PORTALUTAMA.NET,JAKARTA — Gelombang Pemutusan Hubungan Kerja (PHK) kini mengintai Pegawai Pemerintah dengan Perjanjian Kerja (PPPK). Alasannya, karena belanja pegawai sudah lebih 30 perseb APBD, sebagaimana batasnya pada Undang-Undang (UU) Nomor 1 Tahun 2022.
Hal tersebut menuai sorotan publik. Aliansi PPPK Paruh Waktu (PW) Indonesia,menyebut aturan tersebut tak boleh dijadikan pembenaran. Untuk melakukan PHK terhadap PPPK yang telah mengabdi puluhan tahun.
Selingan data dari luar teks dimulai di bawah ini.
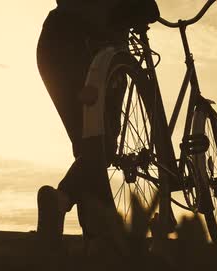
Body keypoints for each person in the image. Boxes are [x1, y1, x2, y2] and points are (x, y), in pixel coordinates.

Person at [35, 0, 160, 246]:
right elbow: (149, 11)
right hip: (91, 46)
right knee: (101, 144)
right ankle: (67, 203)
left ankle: (93, 233)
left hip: (52, 42)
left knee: (88, 145)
“Batasan 30% seharusnya menjadi instrumen efisiensi, bukan instrumen eliminasi,” kata Ketua Umum Aliansi PPPK PW Indonesia, W. Edi Wibowo kepada fajar.co.id, Sabtu (4/4/2026).
Menurutnya, PPPK saat ini banyak yang bekerja sudah puluhan tahun. Namun diupah tak layak, khususnya PPPK Paruh Waktu, ada hanya Rp500 ribu hingga bahkan Rp0.
“Negara tidak boleh membuang manusia seolah-olah mereka adalah aset
usang setelah tenaganya diperas demi keberlangsungan birokrasi selama dua dekade,” imbuhnya.
Menurutnya, perlu mempertimbangkan nasib para PPPK. Mengingat mereka berada di usia produktif akhir atau mendekati usia pensiun, dengan tanggungan keluarga yang besar.
“Kehilangan pekerjaan di usia ini
tanpa pesangon yang layak atau jaminan keberlanjutan adalah resep menuju kemiskinan baru,” ujarnya.
Usulan PPPK PW Indonesia
Edy mengatakan pihaknya mengusulkan sejumlah poin. Khusus PPPK Paruh Waktu, pertama, rekonstruksi penggajian.
Dia menilai pemerintah perlu mengatur ulang mekanisme penggajian PPPK Paruh Waktu. Melalui Perubahan PP atau Peraturan Menteri Keuangan, yang memungkinkan gaji mereka dibiayai langsung oleh APBN (melalui skema Dana Alokasi Umum yang ditentukan penggunaannya atau Earmarked DAU).